Crop insurance changes are already assisting farmers facing drought

Crop Insurance

Crop Insurance

Dry conditions threaten agricultural yields across the country.

As farmers continue to look to the skies and await the much needed rain that never seems to come, changes to the crop insurance program will now be providing some required assistance.

The U.S. Department of Agriculture will be helping farmers through this time of drought.

This announcement was made by U.S. Senator Bob Casey (D-PA). He explained that “As the drought worsens, it’s imperative that Pennsylvania farmers have every tool at their disposal to cope with the possible damage.” Senator Casey also went on to say that “These commonsense steps will give farmers extra flexibility and assistance to ensure our farms and rural communities are protected from the potential impact of the drought.”
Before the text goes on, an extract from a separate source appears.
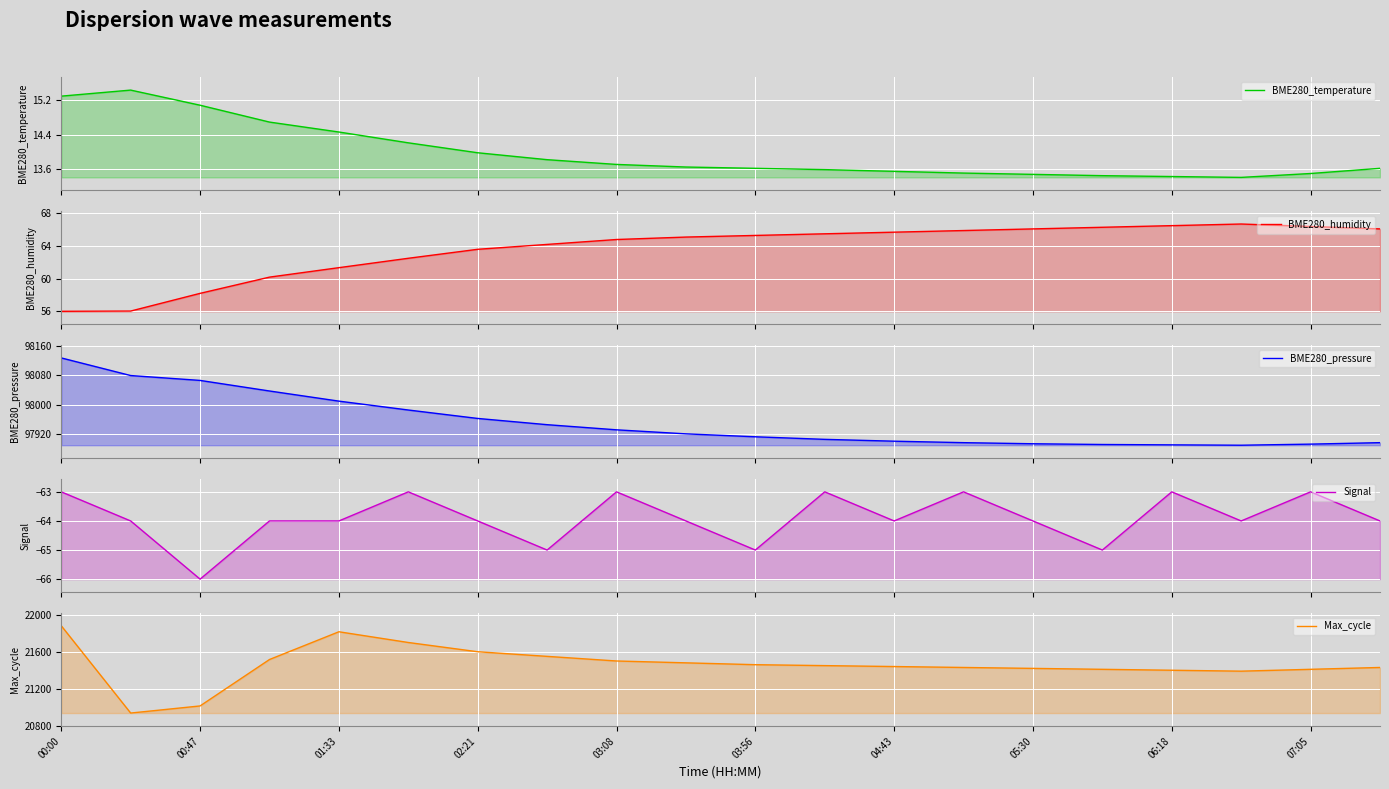

Which series has the largest total across all categories?

BME280_pressure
Crop insurance and other help will be provided to these struggling farmers.

The United States Department of Agriculture (USDA) will be taking a number of steps to help farmers to cope with the lack of significant rain. These efforts include the following:

• Federal Crop Insurance Program – in order to assist growers who are now struggling with cash flow as a result of drought and other natural disasters, the USDA is requesting that companies providing crop insurance choose to forgo the interest charges that they would typically add to insurance premiums that have gone unpaid, providing farmers with an additional 30 days – until November 1, 2012 – for the crops to come in the springtime.

The USDA will help further by giving an additional month to crop insurance companies for paying uncollected producer premiums.

• Wetlands Reserve Program (WRP) – the USDA will be allowing WRP easement areas to be grazed or hayed in areas affected with drought, provided that these activities are in line with the conservation of the wetlands and wildlife habitats.

• Environmental Quality Initiatives Program (EQIP) – growers will be permitted to alter their EQIP contracts so that their water conservation, livestock watering facilities, prescribed grazing, and other efforts for conservation will work with the current conditions of drought.

• Conservation Reserve Program (CRP) – farmers will be allowed to hay and graze under emergency conditions on CRP lands.

The combination of crop insurance and other relief efforts are already working to ease the pain of the current drought that is causing a struggle to farmers that could otherwise be devastating.